*AIM OF THE EXERCISE*.
Take the data below and copy exactly the lines starting at the one with "Informatie over luchthavens in NL, D, BE" and finishing at the one with "noiembrie 2025", both included.
======== INPUT RECORDS
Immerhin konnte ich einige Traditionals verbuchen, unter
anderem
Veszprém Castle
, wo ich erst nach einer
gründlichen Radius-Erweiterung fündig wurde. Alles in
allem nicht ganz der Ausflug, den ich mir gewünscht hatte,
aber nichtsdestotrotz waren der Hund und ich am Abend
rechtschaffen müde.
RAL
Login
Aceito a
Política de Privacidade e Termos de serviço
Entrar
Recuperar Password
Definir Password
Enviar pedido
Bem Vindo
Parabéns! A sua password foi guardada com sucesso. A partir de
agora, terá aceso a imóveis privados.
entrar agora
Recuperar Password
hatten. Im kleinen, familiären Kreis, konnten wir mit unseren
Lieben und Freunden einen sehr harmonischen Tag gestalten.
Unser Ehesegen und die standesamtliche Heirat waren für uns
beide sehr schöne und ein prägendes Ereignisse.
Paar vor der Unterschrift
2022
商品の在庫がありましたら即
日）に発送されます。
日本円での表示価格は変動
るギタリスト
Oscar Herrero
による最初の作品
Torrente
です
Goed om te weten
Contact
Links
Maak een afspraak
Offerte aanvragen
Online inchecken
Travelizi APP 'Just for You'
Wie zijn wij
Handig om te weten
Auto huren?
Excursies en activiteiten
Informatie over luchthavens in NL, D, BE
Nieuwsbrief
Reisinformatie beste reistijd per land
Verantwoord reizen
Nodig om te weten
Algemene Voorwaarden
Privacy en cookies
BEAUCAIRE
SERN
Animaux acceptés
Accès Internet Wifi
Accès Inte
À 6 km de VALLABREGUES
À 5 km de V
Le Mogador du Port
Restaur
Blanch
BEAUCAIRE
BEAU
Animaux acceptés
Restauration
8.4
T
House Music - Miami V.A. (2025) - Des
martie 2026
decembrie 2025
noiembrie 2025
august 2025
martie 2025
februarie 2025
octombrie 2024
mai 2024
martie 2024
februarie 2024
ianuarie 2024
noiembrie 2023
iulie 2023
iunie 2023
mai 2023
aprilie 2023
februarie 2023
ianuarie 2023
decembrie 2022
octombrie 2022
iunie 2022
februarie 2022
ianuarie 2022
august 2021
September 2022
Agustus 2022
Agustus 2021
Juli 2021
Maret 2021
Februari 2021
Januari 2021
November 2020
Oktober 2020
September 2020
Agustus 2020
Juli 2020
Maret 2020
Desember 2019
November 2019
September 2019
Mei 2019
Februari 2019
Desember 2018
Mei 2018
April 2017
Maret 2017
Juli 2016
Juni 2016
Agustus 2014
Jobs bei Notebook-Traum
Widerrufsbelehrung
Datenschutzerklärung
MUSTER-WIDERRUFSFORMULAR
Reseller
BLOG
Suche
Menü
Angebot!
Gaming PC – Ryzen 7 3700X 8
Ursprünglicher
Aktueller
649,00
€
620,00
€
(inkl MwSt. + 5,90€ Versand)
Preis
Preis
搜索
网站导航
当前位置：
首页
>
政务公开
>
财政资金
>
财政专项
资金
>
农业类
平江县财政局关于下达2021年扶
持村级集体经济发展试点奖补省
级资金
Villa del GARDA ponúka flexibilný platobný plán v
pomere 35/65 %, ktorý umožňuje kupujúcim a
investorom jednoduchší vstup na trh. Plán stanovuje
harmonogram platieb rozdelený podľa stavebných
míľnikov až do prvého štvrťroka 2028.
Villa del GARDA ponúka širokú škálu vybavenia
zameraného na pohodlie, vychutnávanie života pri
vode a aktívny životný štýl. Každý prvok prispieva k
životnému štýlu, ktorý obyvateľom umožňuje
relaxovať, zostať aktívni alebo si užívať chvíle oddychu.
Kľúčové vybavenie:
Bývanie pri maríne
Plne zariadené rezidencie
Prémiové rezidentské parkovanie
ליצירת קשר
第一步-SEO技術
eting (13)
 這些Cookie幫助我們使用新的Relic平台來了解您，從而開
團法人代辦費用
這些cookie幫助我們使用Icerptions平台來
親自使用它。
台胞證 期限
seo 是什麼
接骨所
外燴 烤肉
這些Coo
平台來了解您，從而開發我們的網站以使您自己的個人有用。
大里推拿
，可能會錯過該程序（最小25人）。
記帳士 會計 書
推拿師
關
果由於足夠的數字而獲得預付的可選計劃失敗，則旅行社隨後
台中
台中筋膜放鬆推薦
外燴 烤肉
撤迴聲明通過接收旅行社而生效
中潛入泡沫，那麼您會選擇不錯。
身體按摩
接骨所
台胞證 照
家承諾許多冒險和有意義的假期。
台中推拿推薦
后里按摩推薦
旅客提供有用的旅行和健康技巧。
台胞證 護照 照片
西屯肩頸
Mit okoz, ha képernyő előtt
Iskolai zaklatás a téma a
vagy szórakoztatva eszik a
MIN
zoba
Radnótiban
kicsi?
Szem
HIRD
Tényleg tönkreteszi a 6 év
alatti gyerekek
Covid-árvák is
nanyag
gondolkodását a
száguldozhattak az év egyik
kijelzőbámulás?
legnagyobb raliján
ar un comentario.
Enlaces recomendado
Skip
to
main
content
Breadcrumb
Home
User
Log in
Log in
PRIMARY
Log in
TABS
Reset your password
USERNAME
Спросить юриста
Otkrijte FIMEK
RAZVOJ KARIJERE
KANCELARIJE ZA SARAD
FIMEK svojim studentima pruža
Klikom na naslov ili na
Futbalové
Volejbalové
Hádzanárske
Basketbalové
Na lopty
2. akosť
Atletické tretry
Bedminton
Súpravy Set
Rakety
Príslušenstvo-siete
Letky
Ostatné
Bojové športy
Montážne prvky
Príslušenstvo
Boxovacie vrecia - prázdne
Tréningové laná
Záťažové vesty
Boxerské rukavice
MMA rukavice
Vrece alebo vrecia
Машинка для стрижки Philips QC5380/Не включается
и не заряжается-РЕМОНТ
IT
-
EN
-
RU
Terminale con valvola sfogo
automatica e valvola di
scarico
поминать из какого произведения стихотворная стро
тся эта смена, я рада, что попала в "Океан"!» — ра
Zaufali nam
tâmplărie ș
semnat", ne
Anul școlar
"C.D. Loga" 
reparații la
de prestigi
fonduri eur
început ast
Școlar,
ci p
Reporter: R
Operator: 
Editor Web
================
*ANSWER TO THIS PROBLEM*.
Informatie over luchthavens in NL, D, BE
Nieuwsbrief
Reisinformatie beste reistijd per land
Verantwoord reizen
Nodig om te weten
Algemene Voorwaarden
Privacy en cookies
BEAUCAIRE
SERN
Animaux acceptés
Accès Internet Wifi
Accès Inte
À 6 km de VALLABREGUES
À 5 km de V
Le Mogador du Port
Restaur
Blanch
BEAUCAIRE
BEAU
Animaux acceptés
Restauration
8.4
T
House Music - Miami V.A. (2025) - Des
martie 2026
decembrie 2025
noiembrie 2025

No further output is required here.